6.12.3 Encoding

Textual input and output on Guile ports is layered on top of binary operations. To this end, each port has an associated character encoding that controls how bytes read from the port are converted to characters, and how characters written to the port are converted to bytes.

Scheme Procedure: port-encoding port
C Function: scm_port_encoding (port)

Returns, as a string, the character encoding that port uses to interpret its input and output.

Scheme Procedure: set-port-encoding! port enc
C Function: scm_set_port_encoding_x (port, enc)

Sets the character encoding that will be used to interpret I/O to port. enc is a string containing the name of an encoding. Valid encoding names are those defined by IANA, for example "UTF-8" or "ISO-8859-1".

When ports are created, they are assigned an encoding. The usual process to determine the initial encoding for a port is to take the value of the %default-port-encoding fluid.

Scheme Variable: %default-port-encoding

A fluid containing name of the encoding to be used by default for newly created ports (see Fluids and Dynamic States). As a special case, the value #f is equivalent to "ISO-8859-1".

The %default-port-encoding itself defaults to the encoding appropriate for the current locale, if setlocale has been called. See Locales, for more on locales and when you might need to call setlocale explicitly.

Some port types have other ways of determining their initial locales. String ports, for example, default to the UTF-8 encoding, in order to be able to represent all characters regardless of the current locale. File ports can optionally sniff their file for a coding: declaration; See File Ports. Binary ports might be initialized to the ISO-8859-1 encoding in which each codepoint between 0 and 255 corresponds to a byte with that value.

Currently, the ports only work with non-modal encodings. Most encodings are non-modal, meaning that the conversion of bytes to a string doesn’t depend on its context: the same byte sequence will always return the same string. A couple of modal encodings are in common use, like ISO-2022-JP and ISO-2022-KR, and they are not yet supported.

Each port also has an associated conversion strategy, which determines what to do when a Guile character can’t be converted to the port’s encoded character representation for output. There are three possible strategies: to raise an error, to replace the character with a hex escape, or to replace the character with a substitute character. Port conversion strategies are also used when decoding characters from an input port.

Scheme Procedure: port-conversion-strategy port
C Function: scm_port_conversion_strategy (port)

Returns the behavior of the port when outputting a character that is not representable in the port’s current encoding.

If port is #f, then the current default behavior will be returned. New ports will have this default behavior when they are created.

Scheme Procedure: set-port-conversion-strategy! port sym
C Function: scm_set_port_conversion_strategy_x (port, sym)

Sets the behavior of Guile when outputting a character that is not representable in the port’s current encoding, or when Guile encounters a decoding error when trying to read a character. sym can be either error, substitute, or escape.

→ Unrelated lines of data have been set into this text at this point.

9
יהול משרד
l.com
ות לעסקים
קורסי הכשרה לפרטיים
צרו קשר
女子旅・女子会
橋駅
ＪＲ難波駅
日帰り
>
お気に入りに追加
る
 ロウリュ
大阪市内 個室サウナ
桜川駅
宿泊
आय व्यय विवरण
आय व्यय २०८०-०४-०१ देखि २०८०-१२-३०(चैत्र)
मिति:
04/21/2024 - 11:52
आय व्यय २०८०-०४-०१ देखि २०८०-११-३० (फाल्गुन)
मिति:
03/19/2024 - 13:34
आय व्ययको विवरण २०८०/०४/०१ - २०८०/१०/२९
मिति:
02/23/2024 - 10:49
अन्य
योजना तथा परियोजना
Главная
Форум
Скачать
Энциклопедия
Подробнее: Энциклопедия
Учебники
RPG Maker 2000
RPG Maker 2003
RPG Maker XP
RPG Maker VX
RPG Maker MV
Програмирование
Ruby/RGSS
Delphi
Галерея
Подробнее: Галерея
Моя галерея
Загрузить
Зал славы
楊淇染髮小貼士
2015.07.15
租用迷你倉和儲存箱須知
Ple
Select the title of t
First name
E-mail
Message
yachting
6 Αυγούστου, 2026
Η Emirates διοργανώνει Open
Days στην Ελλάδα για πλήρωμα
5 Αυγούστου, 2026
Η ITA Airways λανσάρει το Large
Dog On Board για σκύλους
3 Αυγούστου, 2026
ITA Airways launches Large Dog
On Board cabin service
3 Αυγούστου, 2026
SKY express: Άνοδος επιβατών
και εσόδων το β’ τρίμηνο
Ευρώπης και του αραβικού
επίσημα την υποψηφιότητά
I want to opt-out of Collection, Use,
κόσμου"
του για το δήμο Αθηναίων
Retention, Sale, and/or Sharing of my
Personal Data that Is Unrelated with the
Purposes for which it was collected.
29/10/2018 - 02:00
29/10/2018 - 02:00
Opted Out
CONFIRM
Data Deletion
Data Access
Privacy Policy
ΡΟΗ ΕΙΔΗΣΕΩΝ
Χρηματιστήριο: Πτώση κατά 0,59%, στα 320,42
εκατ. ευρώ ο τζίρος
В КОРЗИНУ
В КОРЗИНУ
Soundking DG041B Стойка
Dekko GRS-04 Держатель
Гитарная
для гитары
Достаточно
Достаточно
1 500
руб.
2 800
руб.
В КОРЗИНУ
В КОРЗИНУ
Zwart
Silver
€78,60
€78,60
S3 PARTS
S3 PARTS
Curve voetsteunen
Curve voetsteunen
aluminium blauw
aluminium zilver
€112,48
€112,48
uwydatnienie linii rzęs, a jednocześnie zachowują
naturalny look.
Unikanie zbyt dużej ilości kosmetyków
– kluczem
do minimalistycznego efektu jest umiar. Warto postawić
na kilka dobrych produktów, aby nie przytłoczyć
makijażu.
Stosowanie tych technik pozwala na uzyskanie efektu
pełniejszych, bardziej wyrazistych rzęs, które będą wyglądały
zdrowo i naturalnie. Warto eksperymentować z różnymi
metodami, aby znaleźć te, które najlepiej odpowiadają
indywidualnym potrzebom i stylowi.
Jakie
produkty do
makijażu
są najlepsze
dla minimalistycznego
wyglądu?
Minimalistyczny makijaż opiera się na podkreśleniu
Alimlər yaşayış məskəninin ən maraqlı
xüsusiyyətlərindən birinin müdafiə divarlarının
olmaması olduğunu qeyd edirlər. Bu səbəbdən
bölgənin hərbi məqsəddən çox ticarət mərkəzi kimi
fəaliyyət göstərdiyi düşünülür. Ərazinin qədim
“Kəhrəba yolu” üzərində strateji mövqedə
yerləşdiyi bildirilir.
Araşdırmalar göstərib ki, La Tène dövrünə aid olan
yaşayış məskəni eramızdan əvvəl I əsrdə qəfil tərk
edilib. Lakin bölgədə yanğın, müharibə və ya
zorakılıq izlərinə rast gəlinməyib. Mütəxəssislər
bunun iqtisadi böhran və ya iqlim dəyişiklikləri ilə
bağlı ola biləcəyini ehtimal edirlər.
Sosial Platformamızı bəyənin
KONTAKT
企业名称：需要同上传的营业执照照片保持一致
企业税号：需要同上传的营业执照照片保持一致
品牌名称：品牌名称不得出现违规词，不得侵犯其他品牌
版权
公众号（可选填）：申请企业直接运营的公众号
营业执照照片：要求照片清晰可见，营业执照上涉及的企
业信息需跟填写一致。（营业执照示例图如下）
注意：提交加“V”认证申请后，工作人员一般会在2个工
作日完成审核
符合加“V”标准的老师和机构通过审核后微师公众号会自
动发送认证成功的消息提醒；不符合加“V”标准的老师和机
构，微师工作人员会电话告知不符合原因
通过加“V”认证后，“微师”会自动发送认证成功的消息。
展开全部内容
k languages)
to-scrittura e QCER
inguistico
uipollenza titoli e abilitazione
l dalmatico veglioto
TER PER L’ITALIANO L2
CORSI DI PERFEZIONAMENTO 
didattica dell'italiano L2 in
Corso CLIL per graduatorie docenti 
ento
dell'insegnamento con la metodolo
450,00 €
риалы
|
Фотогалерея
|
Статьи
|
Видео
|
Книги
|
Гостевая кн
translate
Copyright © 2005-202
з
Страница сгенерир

If port is an open port, the conversion error behavior is set for that port. If it is #f, it is set as the default behavior for any future ports that get created in this thread.

As with port encodings, there is a fluid which determines the initial conversion strategy for a port.

Scheme Variable: %default-port-conversion-strategy

The fluid that defines the conversion strategy for newly created ports, and also for other conversion routines such as scm_to_stringn, scm_from_stringn, string->pointer, and pointer->string.

Its value must be one of the symbols described above, with the same semantics: error, substitute, or escape.

When Guile starts, its value is substitute.

Note that (set-port-conversion-strategy! #f sym) is equivalent to (fluid-set! %default-port-conversion-strategy sym).

As mentioned above, for an output port there are three possible port conversion strategies. The error strategy will throw an error when a nonconvertible character is encountered. The substitute strategy will replace nonconvertible characters with a question mark (‘?’). Finally the escape strategy will print nonconvertible characters as a hex escape, using the escaping that is recognized by Guile’s string syntax. Note that if the port’s encoding is a Unicode encoding, like UTF-8, then encoding errors are impossible.

For an input port, the error strategy will cause Guile to throw an error if it encounters an invalid encoding, such as might happen if you tried to read ISO-8859-1 as UTF-8. The error is thrown before advancing the read position. The substitute strategy will replace the bad bytes with a U+FFFD replacement character, in accordance with Unicode recommendations. When reading from an input port, the escape strategy is treated as if it were error.